Study material:
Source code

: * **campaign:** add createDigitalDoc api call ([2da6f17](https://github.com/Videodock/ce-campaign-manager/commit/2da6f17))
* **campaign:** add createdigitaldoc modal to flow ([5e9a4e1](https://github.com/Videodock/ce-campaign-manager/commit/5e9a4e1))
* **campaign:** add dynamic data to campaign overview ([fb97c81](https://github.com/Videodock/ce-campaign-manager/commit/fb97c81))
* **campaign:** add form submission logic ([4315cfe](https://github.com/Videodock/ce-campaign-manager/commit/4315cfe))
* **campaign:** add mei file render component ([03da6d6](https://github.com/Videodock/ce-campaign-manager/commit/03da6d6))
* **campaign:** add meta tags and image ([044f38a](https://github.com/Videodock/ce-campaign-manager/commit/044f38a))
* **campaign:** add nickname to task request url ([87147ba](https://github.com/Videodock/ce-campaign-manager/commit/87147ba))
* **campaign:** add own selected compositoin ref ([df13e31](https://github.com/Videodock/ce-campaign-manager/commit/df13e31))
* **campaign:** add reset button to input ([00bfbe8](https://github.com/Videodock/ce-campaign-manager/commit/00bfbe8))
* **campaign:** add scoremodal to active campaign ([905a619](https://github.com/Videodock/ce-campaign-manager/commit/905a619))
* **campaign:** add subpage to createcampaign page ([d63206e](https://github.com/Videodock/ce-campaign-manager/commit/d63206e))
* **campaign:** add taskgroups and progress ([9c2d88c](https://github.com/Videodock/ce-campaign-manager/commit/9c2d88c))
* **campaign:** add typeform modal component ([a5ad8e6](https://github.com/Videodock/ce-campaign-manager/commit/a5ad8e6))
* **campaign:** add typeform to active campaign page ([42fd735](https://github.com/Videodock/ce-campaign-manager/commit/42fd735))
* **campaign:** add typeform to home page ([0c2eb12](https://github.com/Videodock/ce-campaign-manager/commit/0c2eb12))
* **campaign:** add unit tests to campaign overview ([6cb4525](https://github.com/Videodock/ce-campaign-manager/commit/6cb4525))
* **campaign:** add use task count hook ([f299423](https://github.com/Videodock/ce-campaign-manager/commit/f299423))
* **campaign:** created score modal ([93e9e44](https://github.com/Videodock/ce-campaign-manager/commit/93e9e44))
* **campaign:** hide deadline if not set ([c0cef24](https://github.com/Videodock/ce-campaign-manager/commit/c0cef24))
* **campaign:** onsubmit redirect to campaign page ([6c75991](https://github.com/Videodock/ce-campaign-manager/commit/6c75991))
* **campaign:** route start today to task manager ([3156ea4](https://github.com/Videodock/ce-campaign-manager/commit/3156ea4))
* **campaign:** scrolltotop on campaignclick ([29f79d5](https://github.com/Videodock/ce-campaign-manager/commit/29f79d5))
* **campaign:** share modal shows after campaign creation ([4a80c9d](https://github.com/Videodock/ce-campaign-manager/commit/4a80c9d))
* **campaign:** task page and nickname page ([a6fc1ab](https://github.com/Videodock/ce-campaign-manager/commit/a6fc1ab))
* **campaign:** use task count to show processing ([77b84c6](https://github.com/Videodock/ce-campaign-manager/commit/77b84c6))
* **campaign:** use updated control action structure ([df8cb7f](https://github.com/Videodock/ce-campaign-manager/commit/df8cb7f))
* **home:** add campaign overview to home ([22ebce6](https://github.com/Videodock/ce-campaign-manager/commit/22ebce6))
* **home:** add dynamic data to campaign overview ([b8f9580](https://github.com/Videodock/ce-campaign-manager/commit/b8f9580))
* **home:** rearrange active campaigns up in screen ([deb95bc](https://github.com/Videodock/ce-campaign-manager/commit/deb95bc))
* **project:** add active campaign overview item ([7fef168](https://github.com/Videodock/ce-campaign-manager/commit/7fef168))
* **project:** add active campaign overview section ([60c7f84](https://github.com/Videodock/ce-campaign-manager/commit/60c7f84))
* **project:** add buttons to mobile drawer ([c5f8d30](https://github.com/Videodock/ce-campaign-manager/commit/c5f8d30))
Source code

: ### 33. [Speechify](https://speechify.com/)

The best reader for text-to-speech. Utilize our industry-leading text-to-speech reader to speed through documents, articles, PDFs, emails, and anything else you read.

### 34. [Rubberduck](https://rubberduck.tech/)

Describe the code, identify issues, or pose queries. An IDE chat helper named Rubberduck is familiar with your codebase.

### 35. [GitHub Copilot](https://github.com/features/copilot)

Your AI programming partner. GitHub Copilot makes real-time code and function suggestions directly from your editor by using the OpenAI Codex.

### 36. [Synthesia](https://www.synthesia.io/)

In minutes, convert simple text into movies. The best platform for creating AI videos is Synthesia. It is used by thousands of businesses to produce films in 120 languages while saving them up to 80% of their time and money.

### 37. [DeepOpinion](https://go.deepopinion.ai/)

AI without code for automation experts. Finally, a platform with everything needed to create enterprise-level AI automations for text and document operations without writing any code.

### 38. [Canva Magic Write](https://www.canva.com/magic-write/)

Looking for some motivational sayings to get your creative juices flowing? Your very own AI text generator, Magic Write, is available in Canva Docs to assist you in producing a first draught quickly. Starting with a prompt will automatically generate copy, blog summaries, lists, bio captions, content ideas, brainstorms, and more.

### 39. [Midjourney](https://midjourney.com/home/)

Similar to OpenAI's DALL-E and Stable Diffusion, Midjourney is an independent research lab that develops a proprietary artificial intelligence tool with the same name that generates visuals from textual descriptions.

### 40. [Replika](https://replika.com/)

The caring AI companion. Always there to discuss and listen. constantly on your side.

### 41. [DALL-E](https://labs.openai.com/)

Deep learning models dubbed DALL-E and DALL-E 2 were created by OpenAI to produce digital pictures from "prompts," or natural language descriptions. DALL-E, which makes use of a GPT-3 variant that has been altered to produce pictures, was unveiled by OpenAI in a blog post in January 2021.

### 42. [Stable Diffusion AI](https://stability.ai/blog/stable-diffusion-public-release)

Try it: Write the entries out again exactly.

Result of this task:
Source code

: * **campaign:** add createDigitalDoc api call ([2da6f17](https://github.com/Videodock/ce-campaign-manager/commit/2da6f17))
* **campaign:** add createdigitaldoc modal to flow ([5e9a4e1](https://github.com/Videodock/ce-campaign-manager/commit/5e9a4e1))
* **campaign:** add dynamic data to campaign overview ([fb97c81](https://github.com/Videodock/ce-campaign-manager/commit/fb97c81))
* **campaign:** add form submission logic ([4315cfe](https://github.com/Videodock/ce-campaign-manager/commit/4315cfe))
* **campaign:** add mei file render component ([03da6d6](https://github.com/Videodock/ce-campaign-manager/commit/03da6d6))
* **campaign:** add meta tags and image ([044f38a](https://github.com/Videodock/ce-campaign-manager/commit/044f38a))
* **campaign:** add nickname to task request url ([87147ba](https://github.com/Videodock/ce-campaign-manager/commit/87147ba))
* **campaign:** add own selected compositoin ref ([df13e31](https://github.com/Videodock/ce-campaign-manager/commit/df13e31))
* **campaign:** add reset button to input ([00bfbe8](https://github.com/Videodock/ce-campaign-manager/commit/00bfbe8))
* **campaign:** add scoremodal to active campaign ([905a619](https://github.com/Videodock/ce-campaign-manager/commit/905a619))
* **campaign:** add subpage to createcampaign page ([d63206e](https://github.com/Videodock/ce-campaign-manager/commit/d63206e))
* **campaign:** add taskgroups and progress ([9c2d88c](https://github.com/Videodock/ce-campaign-manager/commit/9c2d88c))
* **campaign:** add typeform modal component ([a5ad8e6](https://github.com/Videodock/ce-campaign-manager/commit/a5ad8e6))
* **campaign:** add typeform to active campaign page ([42fd735](https://github.com/Videodock/ce-campaign-manager/commit/42fd735))
* **campaign:** add typeform to home page ([0c2eb12](https://github.com/Videodock/ce-campaign-manager/commit/0c2eb12))
* **campaign:** add unit tests to campaign overview ([6cb4525](https://github.com/Videodock/ce-campaign-manager/commit/6cb4525))
* **campaign:** add use task count hook ([f299423](https://github.com/Videodock/ce-campaign-manager/commit/f299423))
* **campaign:** created score modal ([93e9e44](https://github.com/Videodock/ce-campaign-manager/commit/93e9e44))
* **campaign:** hide deadline if not set ([c0cef24](https://github.com/Videodock/ce-campaign-manager/commit/c0cef24))
* **campaign:** onsubmit redirect to campaign page ([6c75991](https://github.com/Videodock/ce-campaign-manager/commit/6c75991))
* **campaign:** route start today to task manager ([3156ea4](https://github.com/Videodock/ce-campaign-manager/commit/3156ea4))
* **campaign:** scrolltotop on campaignclick ([29f79d5](https://github.com/Videodock/ce-campaign-manager/commit/29f79d5))
* **campaign:** share modal shows after campaign creation ([4a80c9d](https://github.com/Videodock/ce-campaign-manager/commit/4a80c9d))
* **campaign:** task page and nickname page ([a6fc1ab](https://github.com/Videodock/ce-campaign-manager/commit/a6fc1ab))
* **campaign:** use task count to show processing ([77b84c6](https://github.com/Videodock/ce-campaign-manager/commit/77b84c6))
* **campaign:** use updated control action structure ([df8cb7f](https://github.com/Videodock/ce-campaign-manager/commit/df8cb7f))
* **home:** add campaign overview to home ([22ebce6](https://github.com/Videodock/ce-campaign-manager/commit/22ebce6))
* **home:** add dynamic data to campaign overview ([b8f9580](https://github.com/Videodock/ce-campaign-manager/commit/b8f9580))
* **home:** rearrange active campaigns up in screen ([deb95bc](https://github.com/Videodock/ce-campaign-manager/commit/deb95bc))
* **project:** add active campaign overview item ([7fef168](https://github.com/Videodock/ce-campaign-manager/commit/7fef168))
* **project:** add active campaign overview section ([60c7f84](https://github.com/Videodock/ce-campaign-manager/commit/60c7f84))
* **project:** add buttons to mobile drawer ([c5f8d30](https://github.com/Videodock/ce-campaign-manager/commit/c5f8d30))
Source code

: ### 33. [Speechify](https://speechify.com/)

The best reader for text-to-speech. Utilize our industry-leading text-to-speech reader to speed through documents, articles, PDFs, emails, and anything else you read.

### 34. [Rubberduck](https://rubberduck.tech/)

Describe the code, identify issues, or pose queries. An IDE chat helper named Rubberduck is familiar with your codebase.

### 35. [GitHub Copilot](https://github.com/features/copilot)

Your AI programming partner. GitHub Copilot makes real-time code and function suggestions directly from your editor by using the OpenAI Codex.

### 36. [Synthesia](https://www.synthesia.io/)

In minutes, convert simple text into movies. The best platform for creating AI videos is Synthesia. It is used by thousands of businesses to produce films in 120 languages while saving them up to 80% of their time and money.

### 37. [DeepOpinion](https://go.deepopinion.ai/)

AI without code for automation experts. Finally, a platform with everything needed to create enterprise-level AI automations for text and document operations without writing any code.

### 38. [Canva Magic Write](https://www.canva.com/magic-write/)

Looking for some motivational sayings to get your creative juices flowing? Your very own AI text generator, Magic Write, is available in Canva Docs to assist you in producing a first draught quickly. Starting with a prompt will automatically generate copy, blog summaries, lists, bio captions, content ideas, brainstorms, and more.

### 39. [Midjourney](https://midjourney.com/home/)

Similar to OpenAI's DALL-E and Stable Diffusion, Midjourney is an independent research lab that develops a proprietary artificial intelligence tool with the same name that generates visuals from textual descriptions.

### 40. [Replika](https://replika.com/)

The caring AI companion. Always there to discuss and listen. constantly on your side.

### 41. [DALL-E](https://labs.openai.com/)

Deep learning models dubbed DALL-E and DALL-E 2 were created by OpenAI to produce digital pictures from "prompts," or natural language descriptions. DALL-E, which makes use of a GPT-3 variant that has been altered to produce pictures, was unveiled by OpenAI in a blog post in January 2021.

### 42. [Stable Diffusion AI](https://stability.ai/blog/stable-diffusion-public-release)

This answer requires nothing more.